Now look to the right of “95” and notice the corresponding Bid (1.14) and Ask (3.50). There is over a 300% difference between the buy (ask) and sell (bid) price. Translate this to your everyday stock. Can you imagine buying Proctor & Gamble when the last price was say $30. If you wanted to sell the stock, the bid price was $10.00, and if you wanted to buy the sock the ask price was $90.00.

At times of high volatility, one should consider using LIMIT ORDERS to specify a price you are willing to buy or sell at. If one does not enter a limit order, and just places a regular standard market order, when spreads are like this, one could often get royally screwed on a buy or sell. That is why it is important to understand what type of order one should enter into the market when buying or selling. It is also important to know what the spreads and trading volume in like in the security one is looking to buy or sell.

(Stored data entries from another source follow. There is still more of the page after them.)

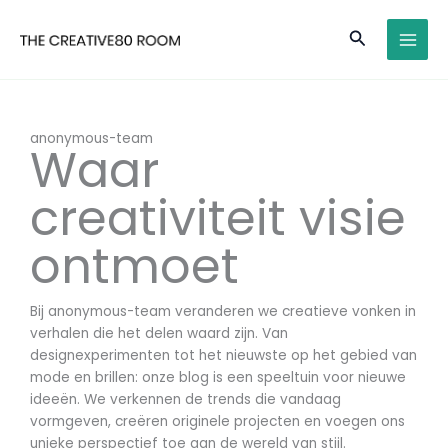
Ga
MAI
naar
Zoeken
MEN
de
inhoud
anonymous-team
Waar
creativiteit visie
ontmoet
Bij anonymous-team veranderen we creatieve vonken in
verhalen die het delen waard zijn. Van
designexperimenten tot het nieuwste op het gebied van
mode en brillen: onze blog is een speeltuin voor nieuwe
ideeën. We verkennen de trends die vandaag
vormgeven, creëren originele projecten en voegen ons
unieke perspectief toe aan de wereld van stijl.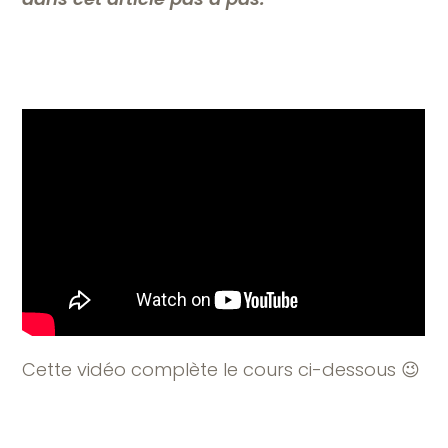
Cette vidéo complète le cours ci-dessous 😉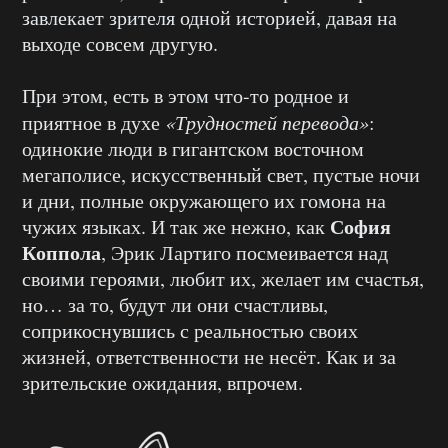
завлекает зрителя одной историей, давая на
выходе совсем другую.
При этом, есть в этом что-то родное и
приятное в духе
«Трудностей перевода»
:
одинокие люди в гигантском восточном
мегаполисе, искусственный свет, пустые ночи
и дни, полные окружающего их гомона на
София
чужих языках. И так же нежно, как
Коппола
, Эрик Лартиго посмеивается над
своими героями, любит их, желает им счастья,
но… за то, будут ли они счастливы,
соприкоснувшись с реальностью своих
жизней, ответственности не несёт. Как и за
зрительские ожидания, впрочем.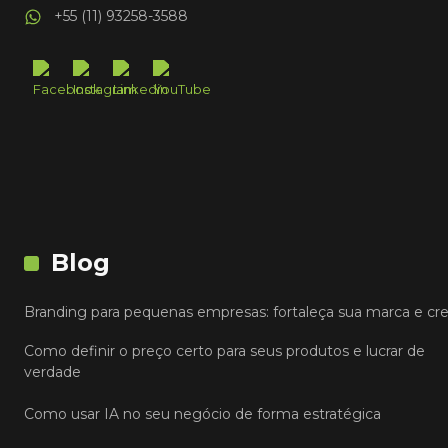
+55 (11) 93258-3588
Blog
Branding para pequenas empresas: fortaleça sua marca e cr
Como definir o preço certo para seus produtos e lucrar de
verdade
Como usar IA no seu negócio de forma estratégica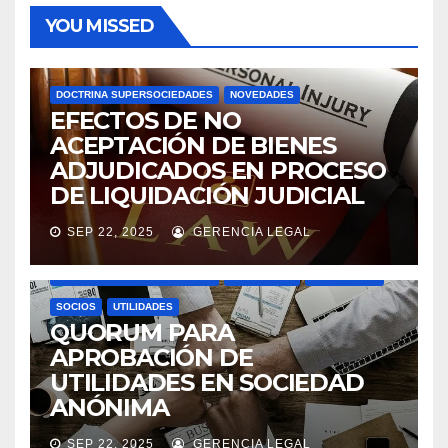
YOU MISSED
DOCTRINA SUPERSOCIEDADES
NOVEDADES
EFECTOS DE NO
ACEPTACIÓN DE BIENES
ADJUDICADOS EN PROCESO
DE LIQUIDACIÓN JUDICIAL
SEP 22, 2025
GERENCIA LEGAL
ASAMBLEAS ACCIONISTAS
DIVIDENDOS
DOCTRINA SUPERSOCIEDADES
NOVEDADES
SOCIEDADES
SOCIOS
UTILIDADES
QUORUM PARA
APROBACIÓN DE
UTILIDADES EN SOCIEDAD
ANÓNIMA
SEP 22, 2025
GERENCIA LEGAL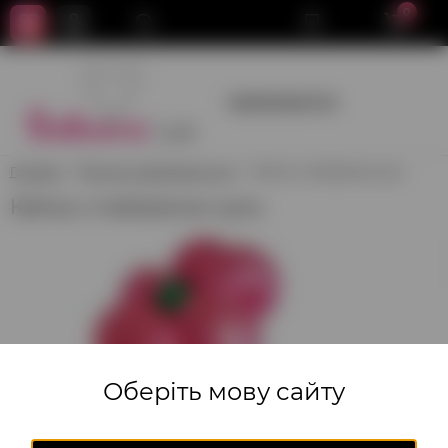
0
+380950659700
Головна
Фігури з повітряних куль
Квітка з повітряних куль
Квітка з повітряних куль
Оберіть мову сайту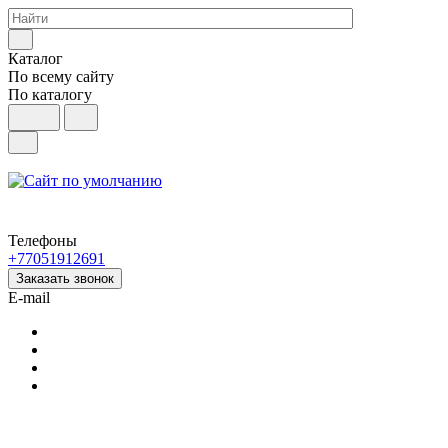
Каталог
По всему сайту
По каталогу
Телефоны
+77051912691
Заказать звонок
E-mail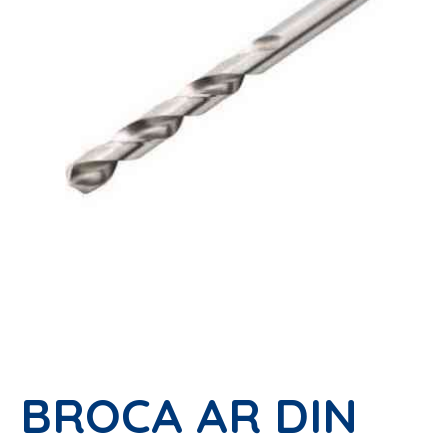
BROCA AR DIN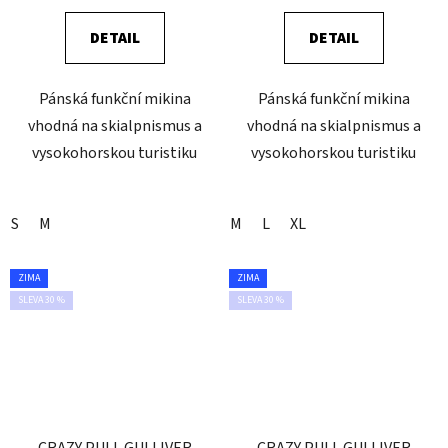
DETAIL
DETAIL
Pánská funkční mikina
Pánská funkční mikina
vhodná na skialpnismus a
vhodná na skialpnismus a
vysokohorskou turistiku
vysokohorskou turistiku
S
M
M
L
XL
ZIMA
ZIMA
SLEVA 30 %
SLEVA 30 %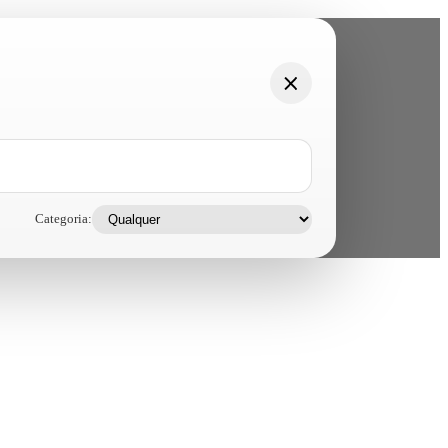
Categoria: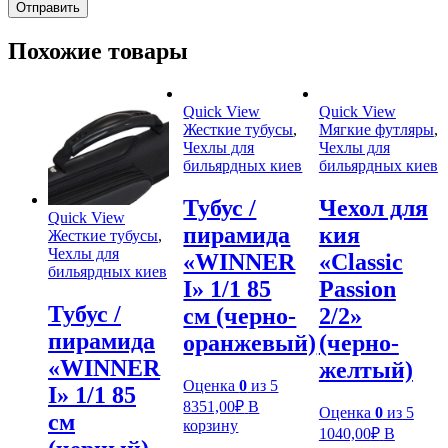
Похожие товары
Quick View
Quick View
Жесткие тубусы
,
Мягкие футляры
,
Чехлы для
Чехлы для
бильярдных киев
бильярдных киев
Тубус /
Чехол для
Quick View
пирамида
кия
Жесткие тубусы
,
Чехлы для
«WINNER
«Classic
бильярдных киев
I» 1/1 85
Passion
Тубус /
см (черно-
2/2»
пирамида
оранжевый)
(черно-
«WINNER
желтый)
Оценка
0
из 5
I» 1/1 85
8351,00
₽
В
Оценка
0
из 5
см
корзину
1040,00
₽
В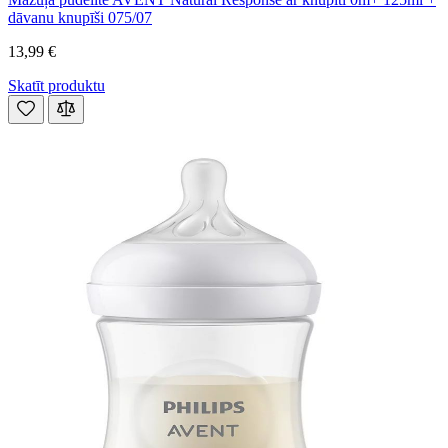
dāvanu knupīši 075/07
13,99 €
Skatīt produktu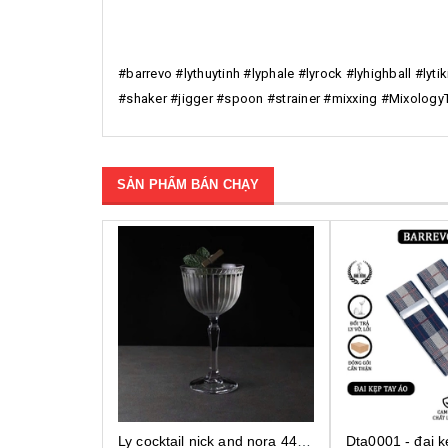
#barrevo #lythuytinh #lyphale #lyrock #lyhighball #ly
#shaker #jigger #spoon #strainer #mixxing #Mixolog
SẢN PHẨM BÁN CHẠY
Ly cocktail nick and nora 440290, ly thủy tinh cocktail cao cấp, ly thủy tinh thổ nhĩ kỳ
Dta0001 - đai kẹp tay áo cho bartender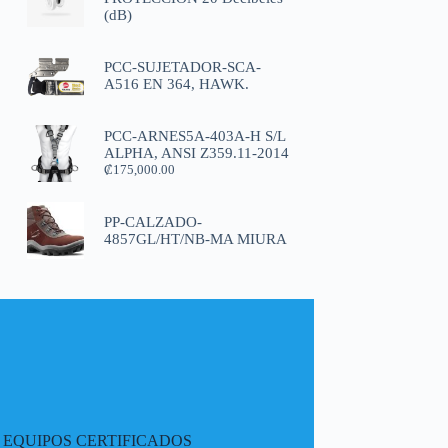
(dB)
PCC-SUJETADOR-SCA-
A516 EN 364, HAWK.
PCC-ARNES5A-403A-H S/L
ALPHA, ANSI Z359.11-2014
₡
175,000.00
PP-CALZADO-
4857GL/HT/NB-MA MIURA
EQUIPOS CERTIFICADOS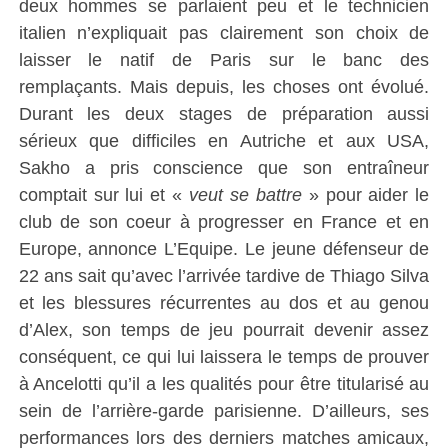
deux hommes se parlaient peu et le technicien
italien n’expliquait pas clairement son choix de
laisser le natif de Paris sur le banc des
remplaçants. Mais depuis, les choses ont évolué.
Durant les deux stages de préparation aussi
sérieux que difficiles en Autriche et aux USA,
Sakho a pris conscience que son entraîneur
comptait sur lui et «
veut se battre
» pour aider le
club de son coeur à progresser en France et en
Europe, annonce L’Equipe. Le jeune défenseur de
22 ans sait qu’avec l’arrivée tardive de Thiago Silva
et les blessures récurrentes au dos et au genou
d’Alex, son temps de jeu pourrait devenir assez
conséquent, ce qui lui laissera le temps de prouver
à Ancelotti qu’il a les qualités pour être titularisé au
sein de l’arrière-garde parisienne. D’ailleurs, ses
performances lors des derniers matches amicaux,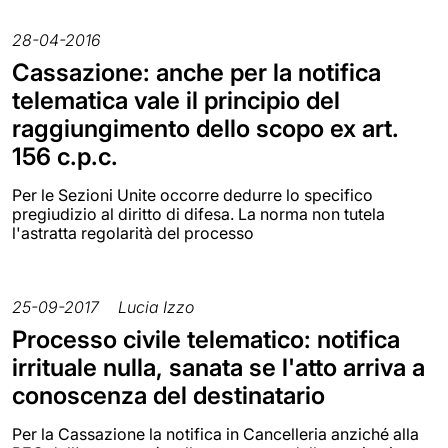
28-04-2016
Cassazione: anche per la notifica
telematica vale il principio del
raggiungimento dello scopo ex art.
156 c.p.c.
Per le Sezioni Unite occorre dedurre lo specifico
pregiudizio al diritto di difesa. La norma non tutela
l'astratta regolarità del processo
25-09-2017
Lucia Izzo
Processo civile telematico: notifica
irrituale nulla, sanata se l'atto arriva a
conoscenza del destinatario
Per la Cassazione la notifica in Cancelleria anziché alla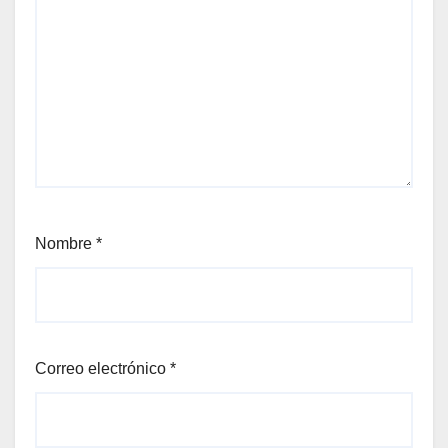
Nombre
*
Correo electrónico
*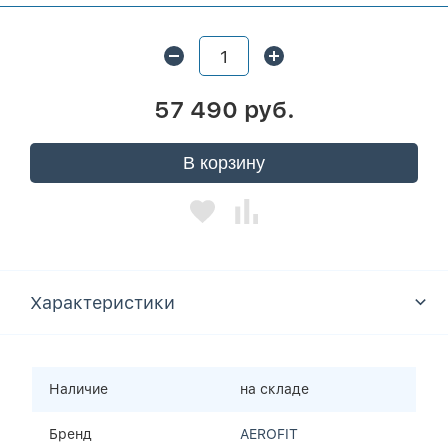
57 490 руб.
В корзину
Характеристики
Наличие
на складе
Бренд
AEROFIT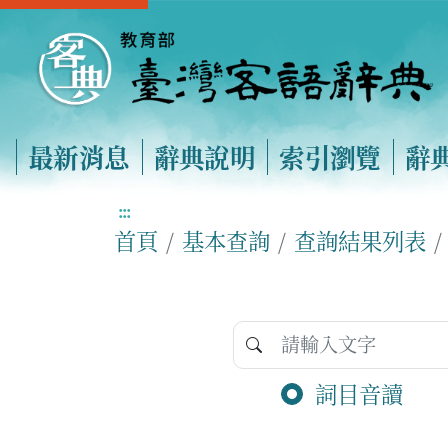
最新消息
辭典說明
索引瀏覽
辭
:::
首頁
基本查詢
查詢結果列表
詞目音讀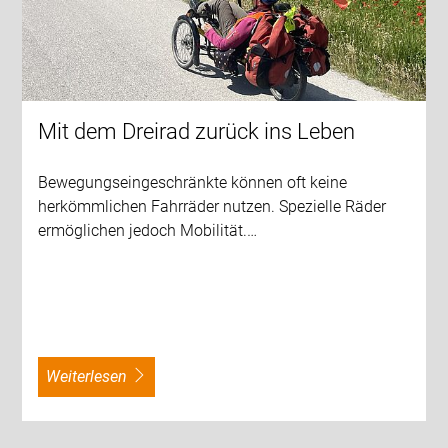
Mit dem Dreirad zurück ins Leben
Bewegungseingeschränkte können oft keine
herkömmlichen Fahrräder nutzen. Spezielle Räder
ermöglichen jedoch Mobilität.…
weiterlesen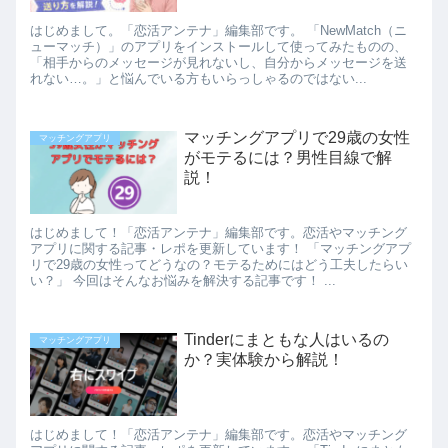
はじめまして。「恋活アンテナ」編集部です。 「NewMatch（ニ
ューマッチ）」のアプリをインストールして使ってみたものの、
「相手からのメッセージが見れないし、自分からメッセージを送
れない…。」と悩んでいる方もいらっしゃるのではない...
マッチングアプリで29歳の女性
マッチングアプリ
がモテるには？男性目線で解
説！
はじめまして！「恋活アンテナ」編集部です。恋活やマッチング
アプリに関する記事・レポを更新しています！ 「マッチングアプ
リで29歳の女性ってどうなの？モテるためにはどう工夫したらい
い？」 今回はそんなお悩みを解決する記事です！ ...
Tinderにまともな人はいるの
マッチングアプリ
か？実体験から解説！
はじめまして！「恋活アンテナ」編集部です。恋活やマッチング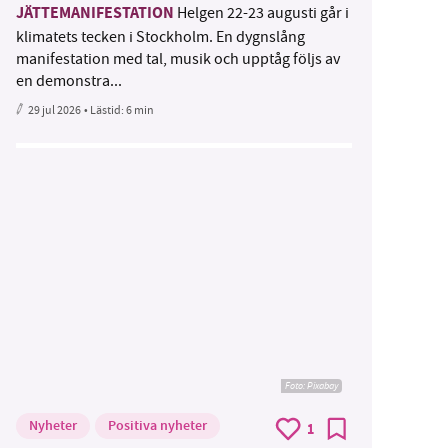
JÄTTEMANIFESTATION
Helgen 22-23 augusti går i
klimatets tecken i Stockholm. En dygnslång
manifestation med tal, musik och upptåg följs av
en demonstra...
29 jul 2026
• Lästid:
6 min
Foto:
Pixabay
Nyheter
Positiva nyheter
1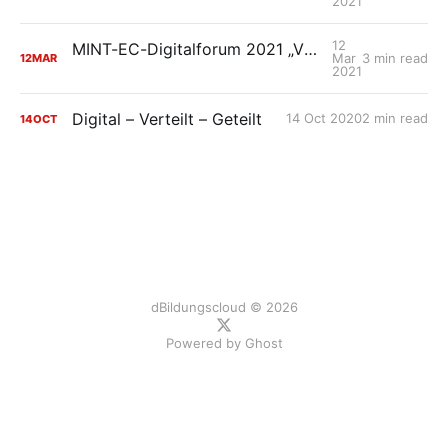
2021
12
MINT-EC-Digitalforum 2021 „VUCA – meine digitale Zukunft und Ich“
Mar
3 min read
12
MAR
2021
Digital – Verteilt – Geteilt
14 Oct 2020
2 min read
14
OCT
dBildungscloud © 2026
Powered by
Ghost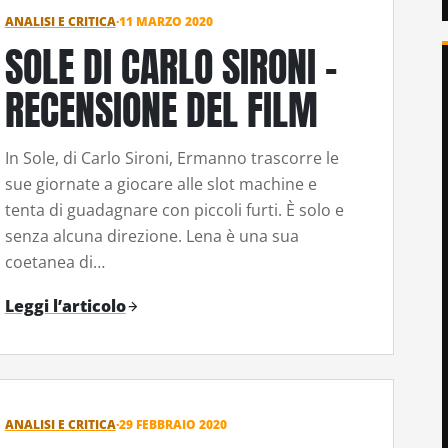
ANALISI E CRITICA
·
11 MARZO 2020
SOLE DI CARLO SIRONI –
RECENSIONE DEL FILM
In Sole, di Carlo Sironi, Ermanno trascorre le
sue giornate a giocare alle slot machine e
tenta di guadagnare con piccoli furti. È solo e
senza alcuna direzione. Lena è una sua
coetanea di…
Leggi l’articolo
ANALISI E CRITICA
·
29 FEBBRAIO 2020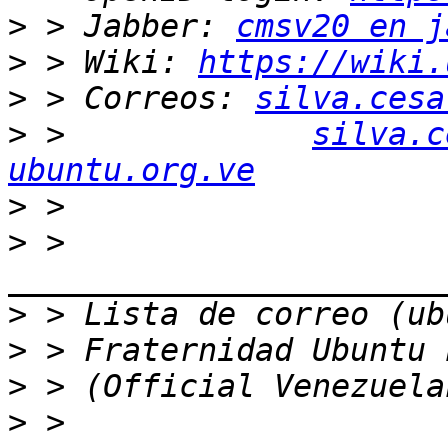
>
 > Jabber: 
cmsv20 en j
>
 > Wiki: 
https://wiki.
>
 > Correos: 
silva.cesa
>
 >             
silva.c
ubuntu.org.ve
>
>
 > 
>
>
>
>
 > 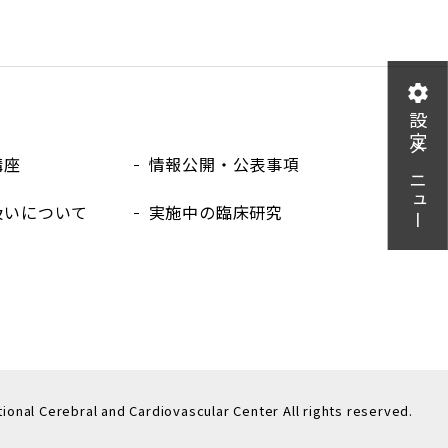
設定メニュー
講座
情報公開・公表事項
扱いについて
実施中の臨床研究
tional Cerebral
and Cardiovascular Center All rights reserved.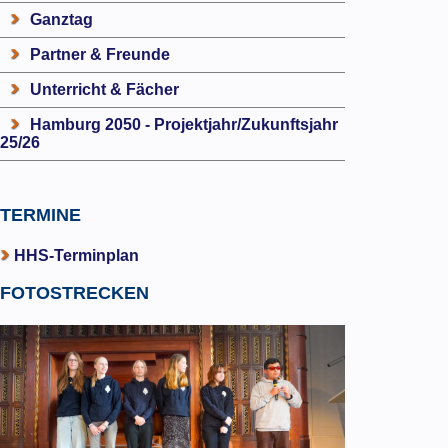
Ganztag
Partner & Freunde
Unterricht & Fächer
Hamburg 2050 - Projektjahr/Zukunftsjahr
25/26
TERMINE
HHS-Terminplan
FOTOSTRECKEN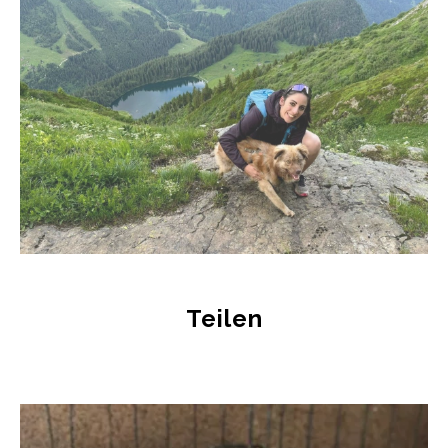
Teilen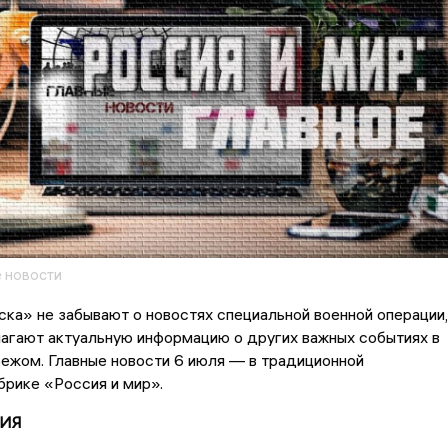
 новости
ка» не забывают о новостях специальной военной операции,
агают актуальную информацию о других важных событиях в
бежом. Главные новости 6 июля — в традиционной
рике «Россия и мир».
ИЯ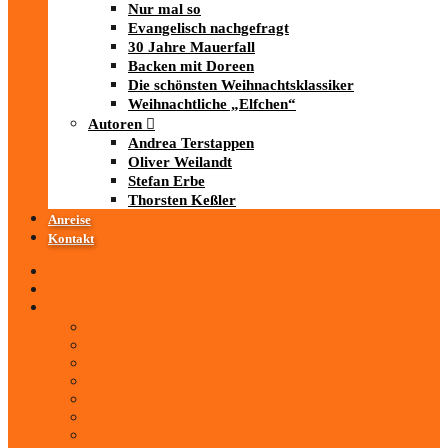
Nur mal so
Evangelisch nachgefragt
30 Jahre Mauerfall
Backen mit Doreen
Die schönsten Weihnachtsklassiker
Weihnachtliche „Elfchen“
Autoren
Andrea Terstappen
Oliver Weilandt
Stefan Erbe
Thorsten Keßler
Anreise
Kontakt
Startseite
Über uns
iad
-MEDIATHEK
Mediathek
Antenne Thüringen
LandesWelle Thüringen
LandesWelle WeihnachtsWelle
radio SAW
89.0 RTL
ARD und Deutschlandradio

At times of high volatility, one should consider using LIMIT ORDERS to specify a price you are willing to buy or sell at.

Next: Chart A Continued:

  1. Also notice the spread price in the same black column for the 100.00 and 101 “Strike.” The spread on the 100 Strike is almost 5 times the difference from the bid and ask. The 101 “Strike” is $0.00 Bid and $3.85 ask. These are huge spreads.
  2. Now look at the “Tot. Volu..” (Total Volume) in the black column. Notice there are a ton of contracts trading (these are the sellers).
  3. As a side note for those not familiar with options. The “Open Inte..” is “Open Interest.” This is the number of contracts that are currently being held and have not yet closed out of their position by any number investors, traders, funds, etc.

I tried to use the above chart as an example of what can happen when liquidity dries up in the market. Prices can become more volatile, and panic can set in. This can happen not just with options, but with stocks, commodities, futures, real estate or any investment.

As if we did not have enough government meddling with the stock market again, President Obama’s “FINREG” (Financial Reform) legislation also contributed to the market sell off on 05-18-2010 (Source: Reuters).

Goldman Sachs indicated to their clients that the current FINREG bill “could shrink banks’ normalized earnings per share by 20 percent.”

— Source: Reuters

It seems evident that the move by major global governments to over regulate financial markets is not creating any stability in them, and that is what government needs the most – stable financial markets. Without stable financial markets credit can become tighter, and innovation, and job hiring can slow dramatically (Source: CNN). All of this was witnessed in the fall of 2008 and during the Great Depression. Hopefully governments have learned from those lessons, but as of today, they don’t seem to get it.